利用結構與酵素的逆反應動力學分析胃幽門螺旋桿菌中正常和突變的磷酸泛酸醯基乙胺腺苷轉移酶和受質的結合情形

• Main Authors: Wu, Ya-Hui, 吳雅惠
• Other Authors: 殷献生
• Format: Others
• Language: en_US
• Published: 2012
• Online Access: http://ndltd.ncl.edu.tw/handle/79095746530901801424

碩士 === 國立清華大學 === 生物資訊與結構生物研究所 === 100 === H. pylori is a gram-negative and microaerophilic bacterium that infects more than 50% of the world population and increases the risk of developing gastric ulcer and stomach cancer. Antibiotics, e.g., amoxicillin and clarithromycin, and a proton-pump inhibitor have been used to treat H. pylori infection, but as H. pylori has become increasingly resistant to antibiotics, treatment often fails. It is important to find a new treatment or antibacterial drug targets to against H. pylori infection. Coenzyme A (CoA) is an essential cofactor and a major intracellular carrier of activated acyl groups in all living organisms.
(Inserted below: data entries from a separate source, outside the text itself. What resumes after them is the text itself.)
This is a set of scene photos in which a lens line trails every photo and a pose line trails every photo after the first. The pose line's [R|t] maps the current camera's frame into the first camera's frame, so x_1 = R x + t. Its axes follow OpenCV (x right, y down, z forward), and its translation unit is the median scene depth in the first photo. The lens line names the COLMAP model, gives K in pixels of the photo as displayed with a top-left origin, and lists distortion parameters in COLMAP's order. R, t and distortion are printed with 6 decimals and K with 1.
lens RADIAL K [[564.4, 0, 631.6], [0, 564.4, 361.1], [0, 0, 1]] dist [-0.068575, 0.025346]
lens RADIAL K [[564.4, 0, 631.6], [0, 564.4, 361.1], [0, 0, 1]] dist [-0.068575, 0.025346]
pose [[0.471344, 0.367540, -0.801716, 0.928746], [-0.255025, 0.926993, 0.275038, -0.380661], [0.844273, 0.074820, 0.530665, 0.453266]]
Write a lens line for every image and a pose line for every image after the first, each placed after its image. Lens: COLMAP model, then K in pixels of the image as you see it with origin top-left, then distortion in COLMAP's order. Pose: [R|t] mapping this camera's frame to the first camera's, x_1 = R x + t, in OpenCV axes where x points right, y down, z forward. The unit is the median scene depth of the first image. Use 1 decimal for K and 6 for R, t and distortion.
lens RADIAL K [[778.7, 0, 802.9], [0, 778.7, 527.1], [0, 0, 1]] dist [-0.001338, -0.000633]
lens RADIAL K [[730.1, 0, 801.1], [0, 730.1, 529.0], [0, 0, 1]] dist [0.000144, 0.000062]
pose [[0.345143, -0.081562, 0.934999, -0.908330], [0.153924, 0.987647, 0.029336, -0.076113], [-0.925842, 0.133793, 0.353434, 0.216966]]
Phosphopantetheine adenylyltransferase (PPAT) from H. pylori is a penultimate, rate-limiting enzyme in the CoA biosynthesis pathway. The enzyme transfer adenylyl group from ATP to phosphorpantetheine, yielding dephospho-CoA and pyrophosphate. Recent study indicated that knock out the PPAT gene in Escherichia coli reducing its CoA levels and preventing bacterial growth. In addition, amino acid sequence and secondary structure between H. pylori and human PPATs are dissimilar. Therefore, PPAT is a potential antibacterial target. We have determined the complex structure of H. pylori PPAT with a CoA molecule (PDB ID: 3OTW). In H. pylori PPAT, the side chains of Thr10, Lys42, Arg88, and Tyr98 form hydrogen bonds with the CoA phosphate group. In contrast, fewer hydrogen bonds between other PPATs and CoA are observed. Interactions between Thr15, Gly17, Ile127, and Arg133 in H. pylori PPAT and CoA alter the orientation of the CoA adenine ring. To investigate the structural and kinetics mechanisms of substrate binding to the phosphopantetheine adenylyltransferase and its mutants from H. pylori, we used alanine-scanning mutagenesis, x-ray crystallography, biophysical, and steady-state kinetics of the reverse reaction approaches to answering these questions.